I have two quotes that sum up things about life and I think are somewhat appropriate.
“Do or do not, there is no try.” – Yoda
I think, in some cases that’s easier said than done. I don’t want to go against the words of the great Jedi Master, but sometimes I feel that all I can do is try.
Over the past few years, I’ve been complemented by some people in regards to “how far I’ve come” in a short time. I’ve written about how I was never able to talk about feelings before, and I’ve come out of my shell a lot there. While other people are confused by my ability to discuss feelings, since I was never able to before. The quote I’m leaving you with sums up that area very well, and may even be part of my mantra for 2014
“Times change, and so must I… We all change. When you think about it, we’re all different people, all through our lives. And that’s okay, that’s good. You gotta keep moving, so long as you remember all the people that you used to be.” – The Doctor
congrats on becoming debt free. and congrats on running a 5k. congrats on losing weight AND getting in better shape.
and you are definitely not alone. and reading this i was reminded that i’m not alone either even though sometimes i am incredibly fucking lonely.
i still find it hard to reach out to people. it’s like… i don’t feel important enough? i don’t know…
2012 was the worst year of my life. i can easily say i was better off at the end of 2013, but that isn’t saying a lot. yay, i don’t hate myself anymore! it’s progress but i still feel so behind. or at least feel like i only undid some damage rather than actually growing, if that makes sense.

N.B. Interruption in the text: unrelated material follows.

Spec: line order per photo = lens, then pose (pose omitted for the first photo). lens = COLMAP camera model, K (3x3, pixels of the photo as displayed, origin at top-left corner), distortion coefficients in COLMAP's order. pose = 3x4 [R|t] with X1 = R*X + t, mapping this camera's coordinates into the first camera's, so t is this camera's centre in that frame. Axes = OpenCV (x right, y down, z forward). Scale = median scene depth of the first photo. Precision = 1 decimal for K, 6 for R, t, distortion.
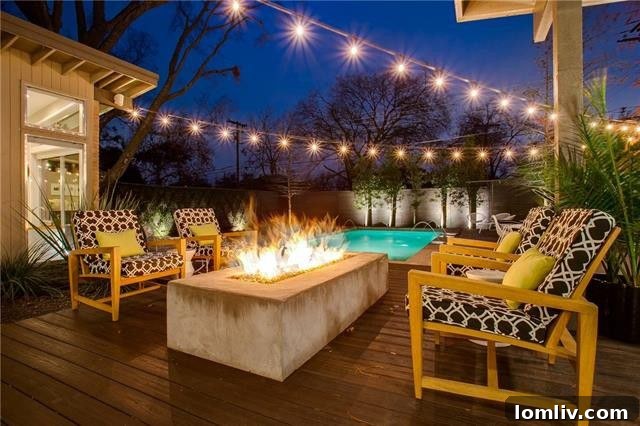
lens RADIAL K [[328.4, 0, 320.0], [0, 328.4, 213.0], [0, 0, 1]] dist [-0.002292, -0.000258]
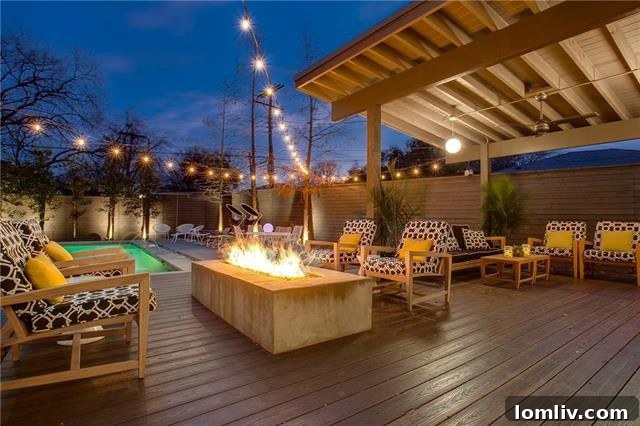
lens RADIAL K [[328.4, 0, 320.0], [0, 328.4, 213.0], [0, 0, 1]] dist [-0.002292, -0.000258]
pose [[0.462922, 0.021167, 0.886146, -1.069548], [0.007709, 0.999581, -0.027904, -0.006062], [-0.886366, 0.019749, 0.462564, 0.306729]]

there’s still a huge gap between where i would like to be and where i am now.
i’m still trying to shake all the expectations i set up for myself in my early twenties. there’s this whole thing i had in my head about what was “supposed” to happen. and none of it happened.
i spent almost all of my 20s worrying about what someone else wanted and neglected myself.

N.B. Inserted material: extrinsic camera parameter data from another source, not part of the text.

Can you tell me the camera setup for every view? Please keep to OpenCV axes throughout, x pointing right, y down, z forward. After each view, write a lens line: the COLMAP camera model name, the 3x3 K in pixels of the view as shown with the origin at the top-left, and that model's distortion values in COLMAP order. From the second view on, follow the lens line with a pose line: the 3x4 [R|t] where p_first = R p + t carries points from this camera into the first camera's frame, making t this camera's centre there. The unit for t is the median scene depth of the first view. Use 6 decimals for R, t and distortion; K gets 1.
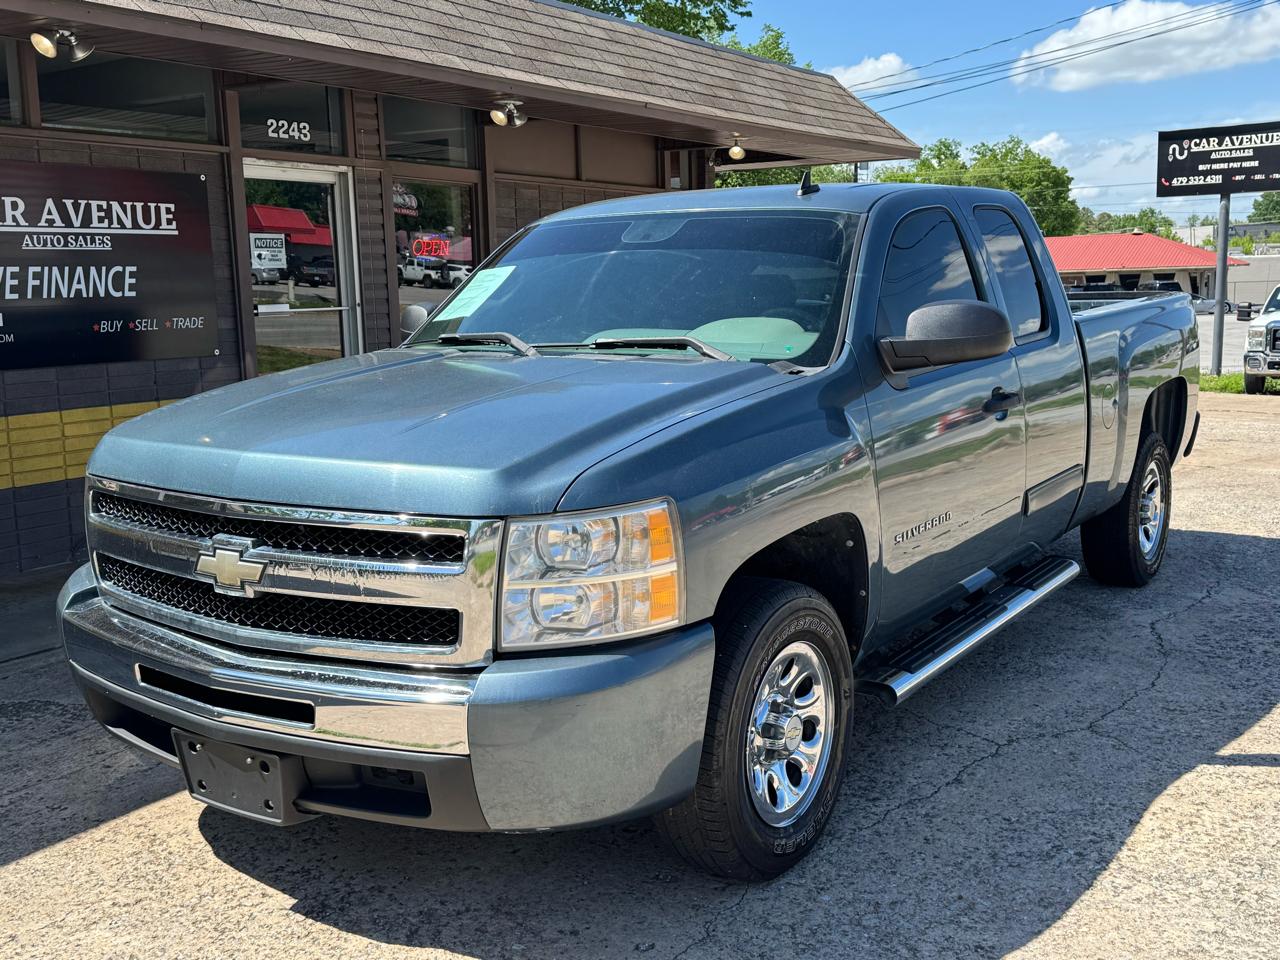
lens RADIAL K [[1329.9, 0, 647.8], [0, 1329.9, 477.4], [0, 0, 1]] dist [0.202445, -0.456853]
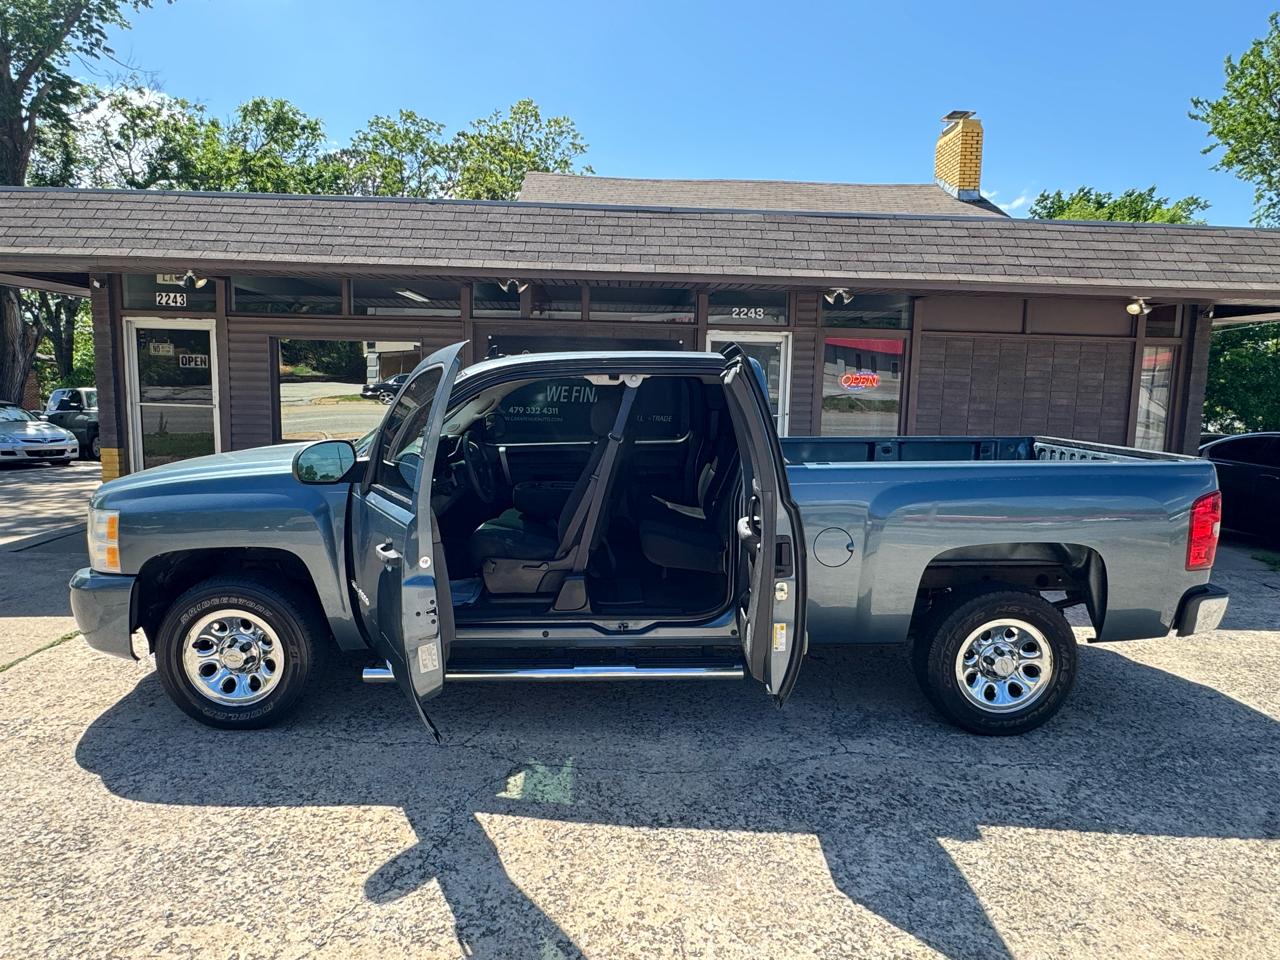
lens RADIAL K [[786.8, 0, 637.7], [0, 786.8, 480.1], [0, 0, 1]] dist [-0.005029, 0.002088]
pose [[0.572225, 0.132268, -0.809360, 0.600278], [-0.155099, 0.986552, 0.051568, -0.090039], [0.805297, 0.096022, 0.585044, 0.378802]]
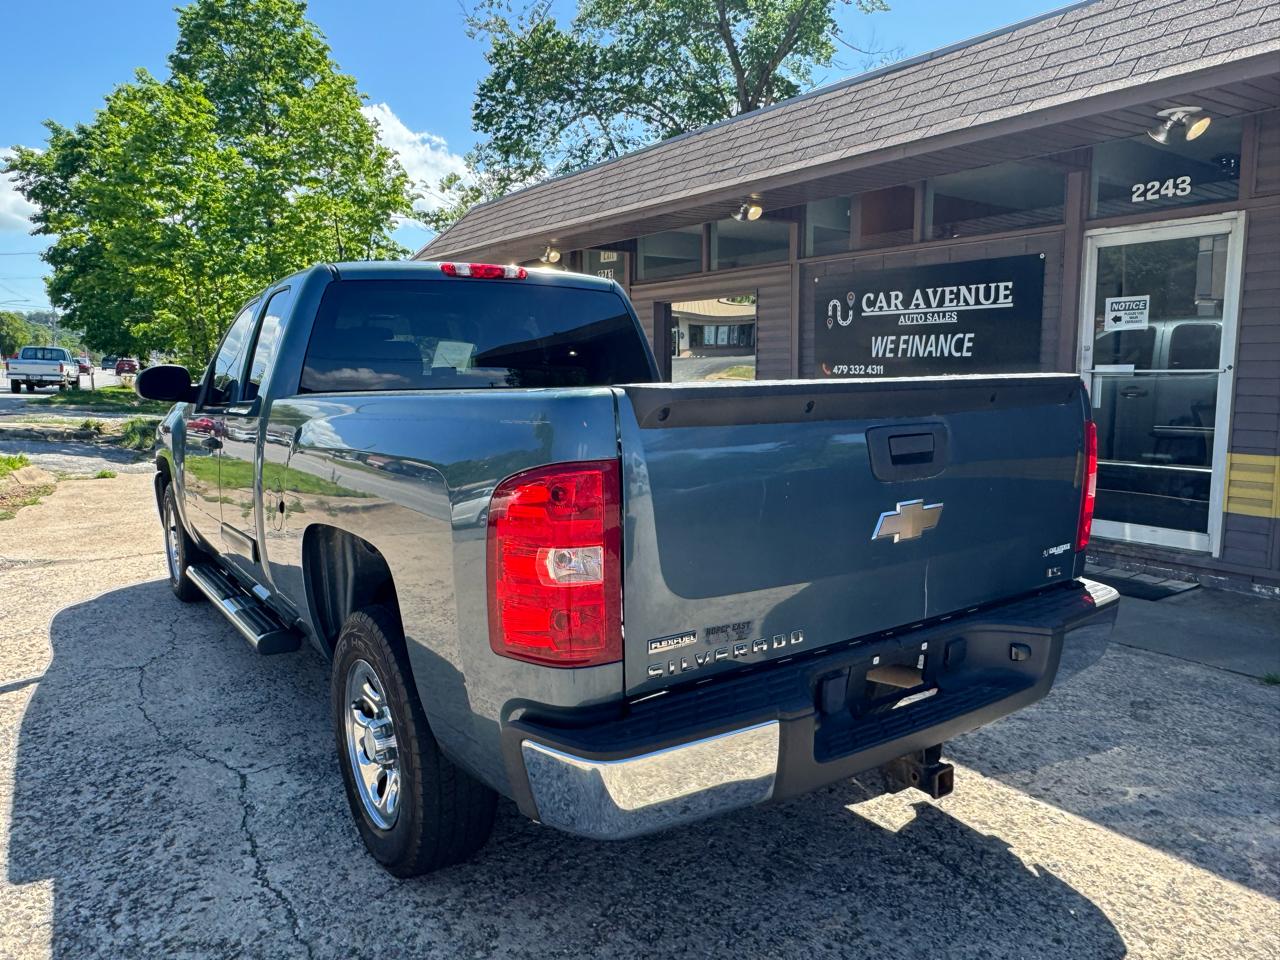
lens RADIAL K [[894.6, 0, 640.0], [0, 894.6, 480.0], [0, 0, 1]] dist [-0.004226, 0.003228]
pose [[-0.362808, 0.142600, -0.920888, 0.600638], [-0.123166, 0.972214, 0.199072, -0.160467], [0.923689, 0.185647, -0.335164, 1.088807]]
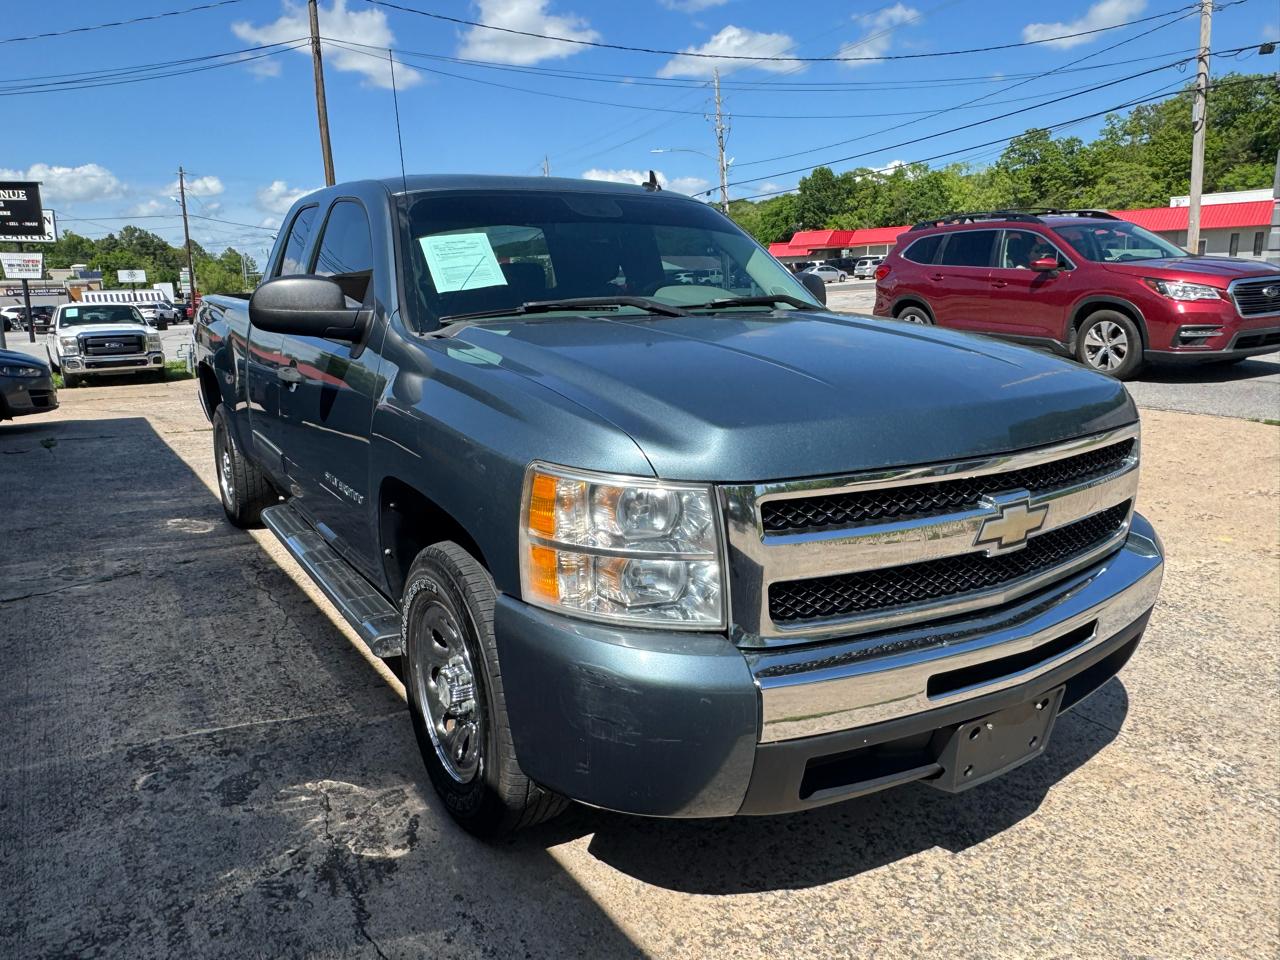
lens RADIAL K [[894.0, 0, 633.4], [0, 894.0, 474.3], [0, 0, 1]] dist [-0.003385, 0.002449]
pose [[0.400754, -0.178077, 0.898713, -0.422839], [0.144786, 0.980912, 0.129801, -0.037658], [-0.904673, 0.078103, 0.418888, 0.425381]]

i need to spend my 30s thinking about what I want. me. megan. what i REALLY want. not what i think is societally appropriate. not what i see my friends doing. just me.
i thought i had learned that – i’m important! and i thought i knew how to ask for what i want. but the end of 2013 i realized i was falling back on old habits. i was again trying to structure my life such that it was convenient and acceptable for someone else.

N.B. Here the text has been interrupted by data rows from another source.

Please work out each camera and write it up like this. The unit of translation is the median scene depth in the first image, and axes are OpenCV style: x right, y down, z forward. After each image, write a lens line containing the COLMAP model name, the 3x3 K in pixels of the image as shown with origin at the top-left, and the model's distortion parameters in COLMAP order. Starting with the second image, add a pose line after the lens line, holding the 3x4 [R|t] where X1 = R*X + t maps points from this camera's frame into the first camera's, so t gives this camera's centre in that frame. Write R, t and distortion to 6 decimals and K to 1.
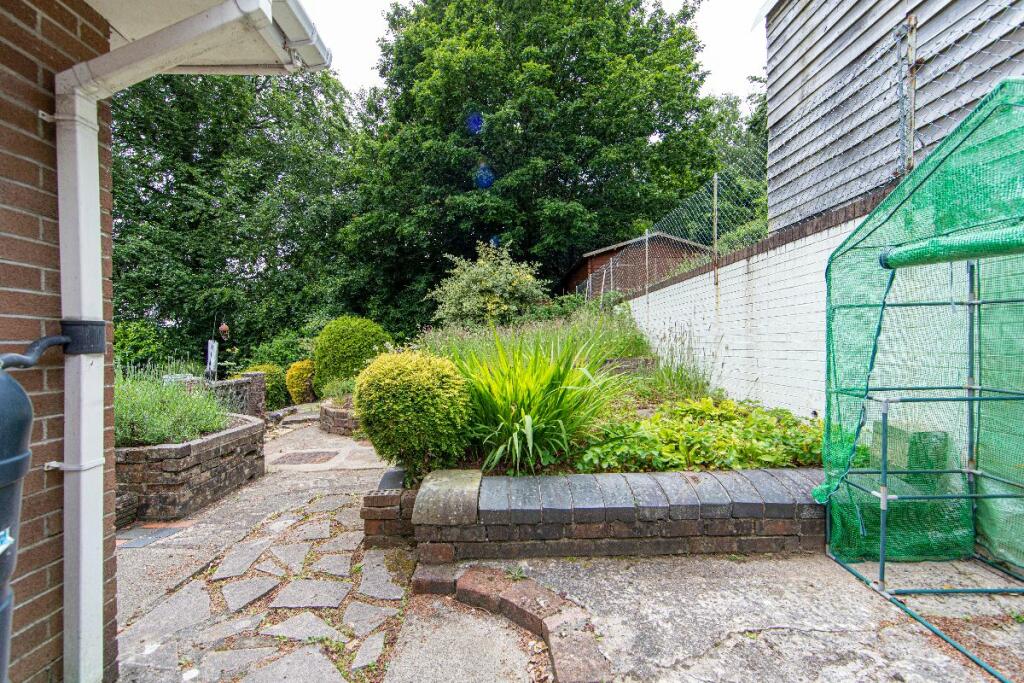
lens RADIAL K [[407.2, 0, 515.5], [0, 407.2, 352.3], [0, 0, 1]] dist [-0.002587, -0.000002]
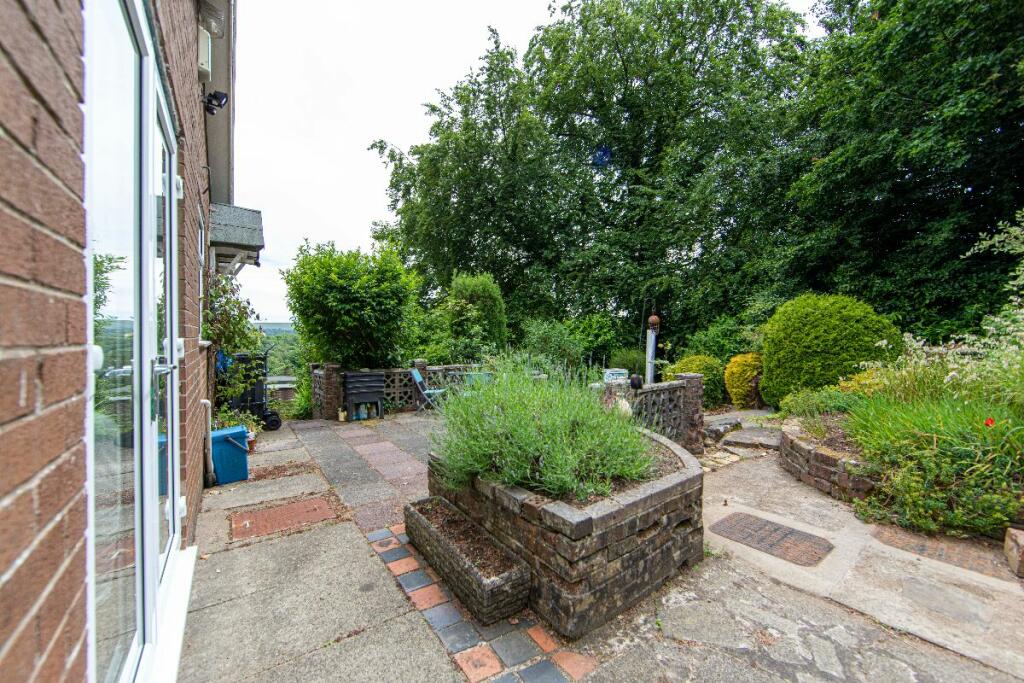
lens RADIAL K [[408.7, 0, 509.8], [0, 408.7, 337.0], [0, 0, 1]] dist [-0.001213, -0.000194]
pose [[0.552201, 0.007617, -0.833676, -0.093573], [-0.007525, 0.999963, 0.004151, -0.011371], [0.833677, 0.003981, 0.552238, 0.145244]]
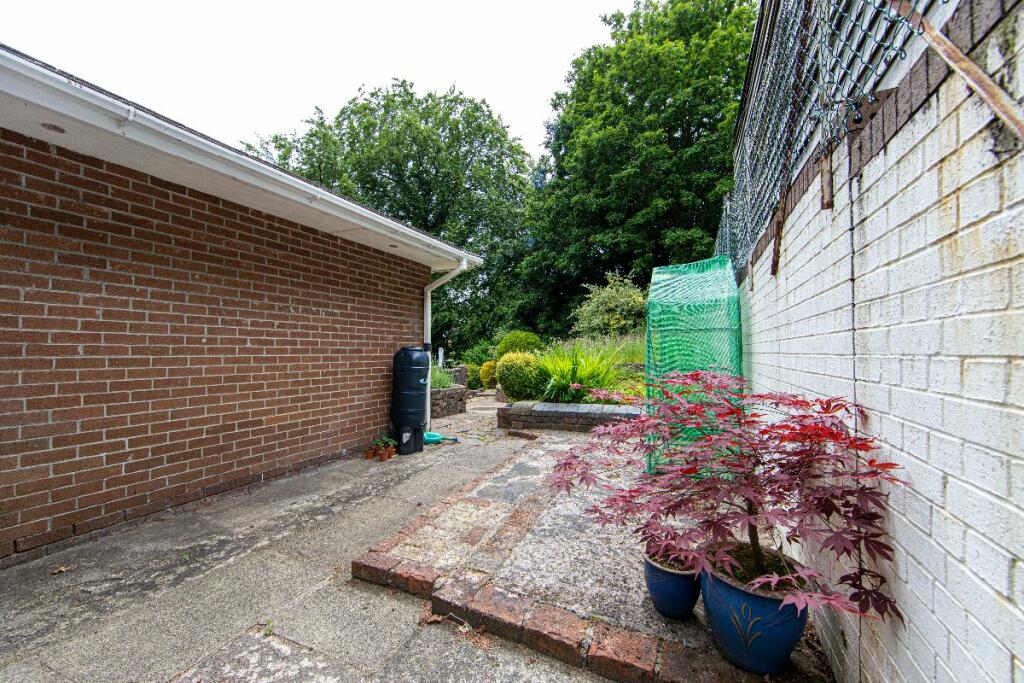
lens RADIAL K [[407.2, 0, 515.5], [0, 407.2, 352.3], [0, 0, 1]] dist [-0.002587, -0.000002]
pose [[0.903339, 0.001449, -0.428925, 0.178138], [-0.008366, 0.999864, -0.014241, 0.007743], [0.428846, 0.016453, 0.903228, -0.274475]]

2014 started with physical pain. and when i finally decided to ask for what i wanted, i didn’t get what i was asking for. so came the emotional pain from investing in something that wasn’t paying me back.
hopefully i’ve gotten that out my system now.
i’m looking at where I want to live.
and considering if I want to go back to school.
and thinking about what I want to spend my time outside work doing.
and i’m just trying to take better care of myself in general. it’s important, but it’s the first thing that goes when i get depressed. then not taking care of myself makes me feel crappy about myself, etc.
it would be nice if i found someone to truly share my life with, who would share his life with me, but i can’t rely on that. that has to be after i take care of myself. and that will be hard for me. but i’m going to do it… i hope.
PS – i like that Doctor quote.
sometimes i want to wish away some (all?) of the pain, but i know that everything i have gone through, for better or worse, is what makes me ME. and i wouldn’t change a thing because if i did i would be someone else. i never want to be anyone other than myself. so i keep all my old selves in mind, even if i don’t care for them very much. without all that past, what is there?